# Short task 1
Using the drill bit patent text below, decide whether each statement agrees with it, answering yes or no and quoting the deciding words. (a) The invention concerns drag type rotary drill bits. (b) PDC type diamond drill bits drill less efficiently in softer formations than the earlier natural diamond bits. (c) Higher strength diamonds let cutting edges project a maximum distance from the bit body.
# Short task 2
According to the drill bit patent text below, what are the cutting elements on drag type rotary well drilling bits commonly made of?
# Short task 3
Repeat the drill bit patent text below from "It has become" to "earlier diamond bits.".

# Selected passage
|Publication number||US4794994 A|
|Application number||US 07/030,123|
|Publication date||Jan 3, 1989|
|Filing date||Mar 26, 1987|
|Priority date||Mar 26, 1987|
|Also published as||CA1289553C, EP0284238A2, EP0284238A3|
|Publication number||030123, 07030123, US 4794994 A, US 4794994A, US-A-4794994, US4794994 A, US4794994A|
|Inventors||John D. Deane, Percy W. Schumacher|
|Original Assignee||Reed Tool Company|
|Export Citation||BiBTeX, EndNote, RefMan|
|Patent Citations (8), Referenced by (18), Classifications (10), Legal Events (6)|
|External Links: USPTO, USPTO Assignment, Espacenet|
This invention relates generally to drag type rotary drill bits and more particularly to improvements in the arrangement of cutting elements and fluid discharge orifices on the face of the drill bit for obtaining a highly effective flow of drilling fluid against the cutting elements for the cleaning and cooling thereof.
It has become common practice to dress drag type rotary well drilling bits with cutting elements made of man made polycrystalline diamond compacts or cutters projecting from the bit body. This technology has allowed diamond cutting elements to be formed and shaped into more desirable cutting edges and has further provided higher strength diamonds allowing cutting edges to project a maximum distance from the bit body. One polycrystalline diamond cutting structure in common use has been what is commonly referred to as polycrystalline diamond compact (PDC) which is a small carbide plate with a thin layer of polycrystalline doamond bonded to one face. This has resulted in PDC type diamond drill bits capable of drilling more efficiently in softer formations than was possible with the natural diamonds used in earlier diamond bits.

# Data rows
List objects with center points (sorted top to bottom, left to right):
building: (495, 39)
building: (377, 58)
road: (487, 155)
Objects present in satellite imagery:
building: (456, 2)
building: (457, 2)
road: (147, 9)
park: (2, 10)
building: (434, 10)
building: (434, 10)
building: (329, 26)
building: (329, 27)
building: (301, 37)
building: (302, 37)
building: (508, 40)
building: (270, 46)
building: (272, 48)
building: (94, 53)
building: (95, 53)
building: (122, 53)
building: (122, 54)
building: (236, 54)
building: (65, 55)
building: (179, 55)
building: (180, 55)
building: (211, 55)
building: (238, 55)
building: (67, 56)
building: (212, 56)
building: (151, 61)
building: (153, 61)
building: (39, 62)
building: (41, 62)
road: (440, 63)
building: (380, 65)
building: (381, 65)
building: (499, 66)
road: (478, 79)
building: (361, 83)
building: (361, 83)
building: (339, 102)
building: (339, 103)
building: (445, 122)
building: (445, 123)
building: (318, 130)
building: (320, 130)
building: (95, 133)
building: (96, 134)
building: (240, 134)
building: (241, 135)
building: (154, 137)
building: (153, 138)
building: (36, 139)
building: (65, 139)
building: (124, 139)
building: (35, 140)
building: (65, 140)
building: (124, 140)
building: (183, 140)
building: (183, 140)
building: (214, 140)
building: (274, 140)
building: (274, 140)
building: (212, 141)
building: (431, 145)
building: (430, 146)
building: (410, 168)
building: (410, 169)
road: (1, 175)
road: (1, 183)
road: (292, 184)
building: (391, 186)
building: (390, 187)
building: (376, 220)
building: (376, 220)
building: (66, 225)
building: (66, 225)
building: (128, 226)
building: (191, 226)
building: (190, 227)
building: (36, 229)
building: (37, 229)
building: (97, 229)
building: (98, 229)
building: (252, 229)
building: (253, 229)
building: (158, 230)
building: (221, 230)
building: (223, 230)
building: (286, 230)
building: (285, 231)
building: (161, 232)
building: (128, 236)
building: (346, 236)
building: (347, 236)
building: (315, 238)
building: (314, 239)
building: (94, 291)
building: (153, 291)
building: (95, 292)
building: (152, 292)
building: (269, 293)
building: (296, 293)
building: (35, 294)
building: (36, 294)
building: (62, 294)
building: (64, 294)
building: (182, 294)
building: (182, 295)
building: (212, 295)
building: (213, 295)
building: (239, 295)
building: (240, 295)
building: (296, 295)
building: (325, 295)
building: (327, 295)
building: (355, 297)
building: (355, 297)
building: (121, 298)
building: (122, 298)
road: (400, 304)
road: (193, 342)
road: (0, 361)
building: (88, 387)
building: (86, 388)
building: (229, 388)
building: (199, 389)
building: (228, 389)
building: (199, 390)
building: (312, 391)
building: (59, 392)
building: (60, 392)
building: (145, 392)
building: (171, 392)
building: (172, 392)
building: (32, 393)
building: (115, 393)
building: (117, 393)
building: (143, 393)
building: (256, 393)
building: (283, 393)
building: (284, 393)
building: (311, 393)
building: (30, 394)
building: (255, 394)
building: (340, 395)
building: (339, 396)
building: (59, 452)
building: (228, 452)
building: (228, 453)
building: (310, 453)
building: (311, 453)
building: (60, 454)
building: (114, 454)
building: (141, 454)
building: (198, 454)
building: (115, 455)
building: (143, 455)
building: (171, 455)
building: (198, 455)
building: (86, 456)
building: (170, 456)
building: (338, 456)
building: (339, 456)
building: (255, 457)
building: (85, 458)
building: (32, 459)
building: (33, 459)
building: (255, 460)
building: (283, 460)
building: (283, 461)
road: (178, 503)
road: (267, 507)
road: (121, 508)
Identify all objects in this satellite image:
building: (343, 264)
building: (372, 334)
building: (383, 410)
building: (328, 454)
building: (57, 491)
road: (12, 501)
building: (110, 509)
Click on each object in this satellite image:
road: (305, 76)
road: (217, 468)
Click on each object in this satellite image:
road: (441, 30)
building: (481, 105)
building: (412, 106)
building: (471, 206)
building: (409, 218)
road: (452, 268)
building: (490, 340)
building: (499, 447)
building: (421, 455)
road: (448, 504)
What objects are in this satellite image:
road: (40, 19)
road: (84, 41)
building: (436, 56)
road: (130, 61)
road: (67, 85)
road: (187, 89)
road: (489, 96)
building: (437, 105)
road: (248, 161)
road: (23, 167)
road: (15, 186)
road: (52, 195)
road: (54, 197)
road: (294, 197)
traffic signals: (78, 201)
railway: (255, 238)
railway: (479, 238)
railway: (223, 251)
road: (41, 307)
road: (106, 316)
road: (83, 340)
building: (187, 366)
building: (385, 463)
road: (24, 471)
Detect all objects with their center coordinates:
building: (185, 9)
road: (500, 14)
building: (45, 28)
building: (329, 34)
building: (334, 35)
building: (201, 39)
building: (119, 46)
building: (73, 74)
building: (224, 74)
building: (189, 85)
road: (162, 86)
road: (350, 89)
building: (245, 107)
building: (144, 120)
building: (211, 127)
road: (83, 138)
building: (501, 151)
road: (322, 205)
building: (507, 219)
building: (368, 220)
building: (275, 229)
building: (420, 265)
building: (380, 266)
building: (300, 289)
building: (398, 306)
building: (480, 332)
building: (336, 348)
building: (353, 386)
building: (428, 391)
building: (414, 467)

# Answer 1
(a) Yes: "This invention relates generally to drag type rotary drill bits"
(b) No: "capable of drilling more efficiently in softer formations than was possible with the natural diamonds used in earlier diamond bits"
(c) Yes: "provided higher strength diamonds allowing cutting edges to project a maximum distance from the bit body"

# Answer 2
Man made polycrystalline diamond compacts or cutters projecting from the bit body.

# Answer 3
It has become common practice to dress drag type rotary well drilling bits with cutting elements made of man made polycrystalline diamond compacts or cutters projecting from the bit body. This technology has allowed diamond cutting elements to be formed and shaped into more desirable cutting edges and has further provided higher strength diamonds allowing cutting edges to project a maximum distance from the bit body. One polycrystalline diamond cutting structure in common use has been what is commonly referred to as polycrystalline diamond compact (PDC) which is a small carbide plate with a thin layer of polycrystalline doamond bonded to one face. This has resulted in PDC type diamond drill bits capable of drilling more efficiently in softer formations than was possible with the natural diamonds used in earlier diamond bits.